_Material to process_
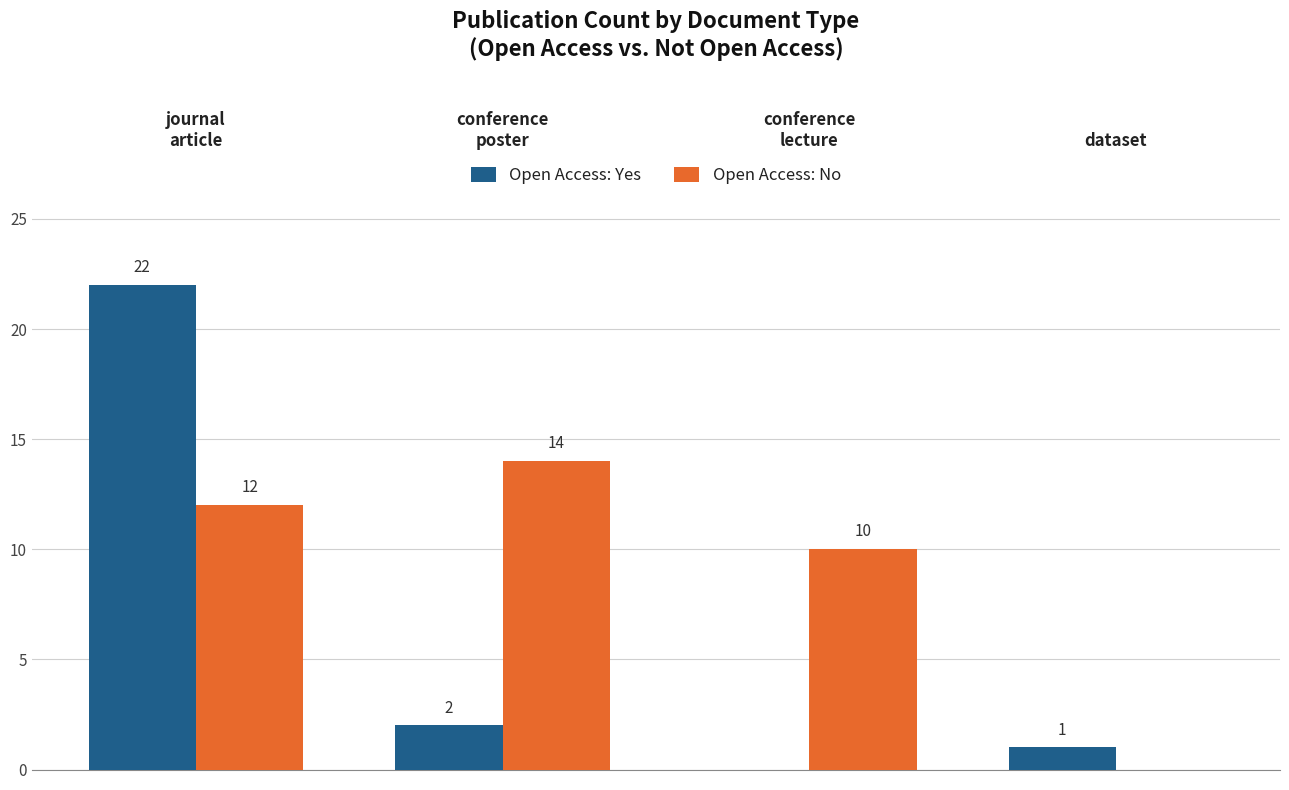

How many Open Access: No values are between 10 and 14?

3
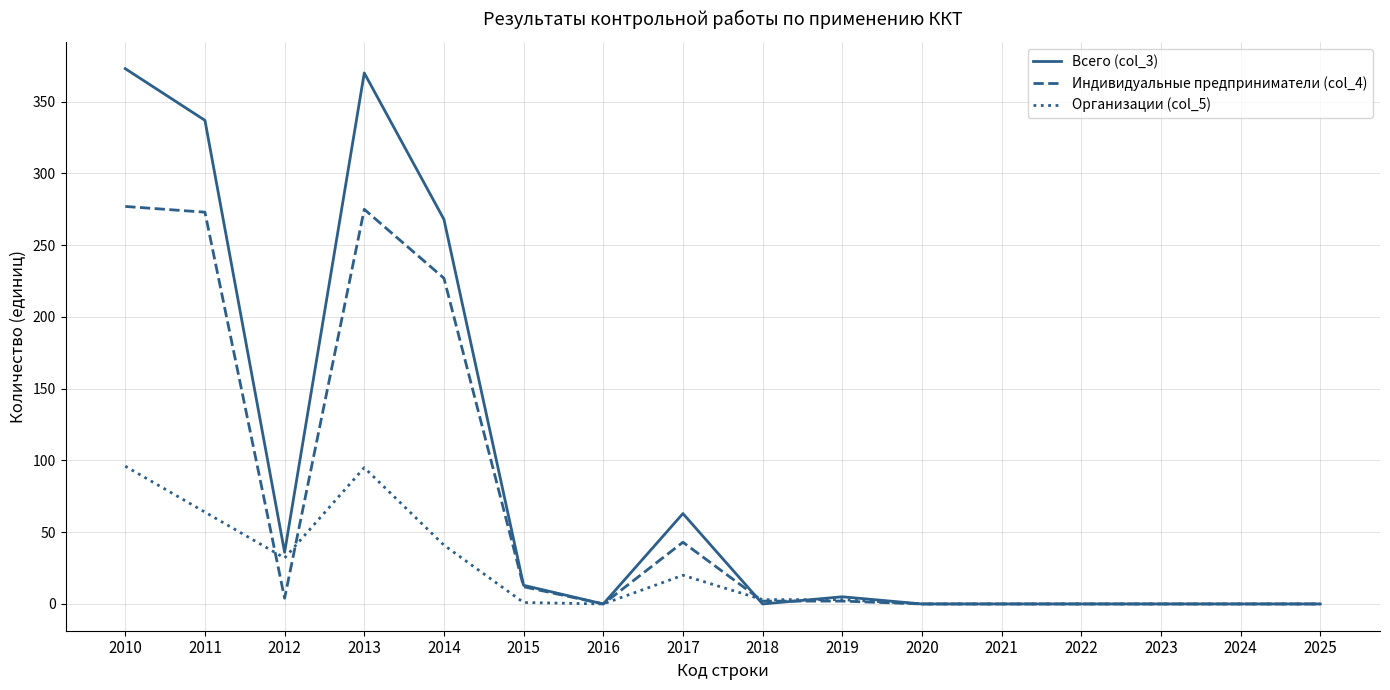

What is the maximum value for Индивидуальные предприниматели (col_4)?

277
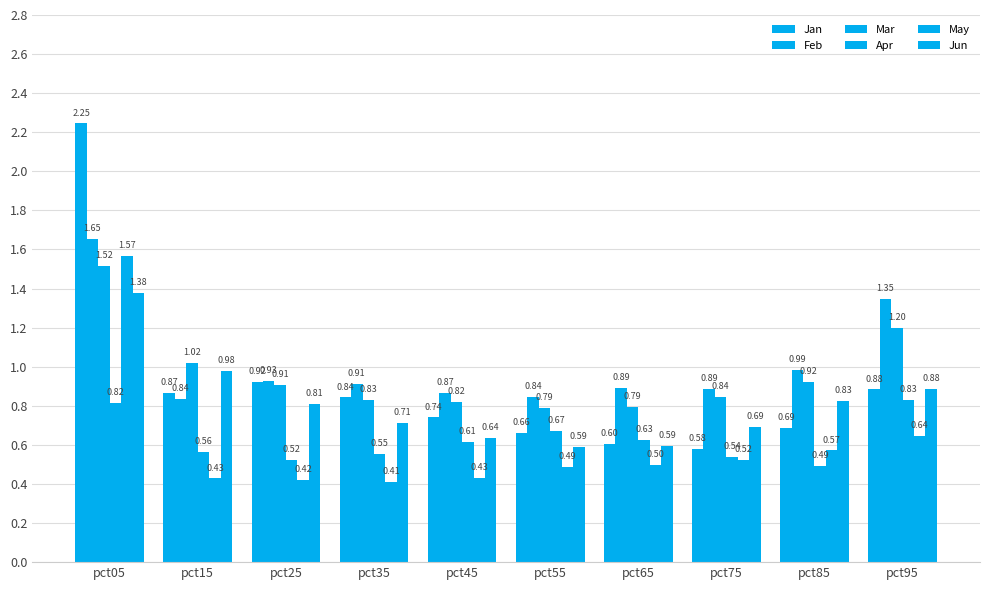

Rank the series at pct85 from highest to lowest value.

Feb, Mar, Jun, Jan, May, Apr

_About this task_
Return every line of the listing above unchanged, leaving out the pictures.

_Response to this exercise_
How many Open Access: No values are between 10 and 14?

3

What is the maximum value for Индивидуальные предприниматели (col_4)?

277

Rank the series at pct85 from highest to lowest value.

Feb, Mar, Jun, Jan, May, Apr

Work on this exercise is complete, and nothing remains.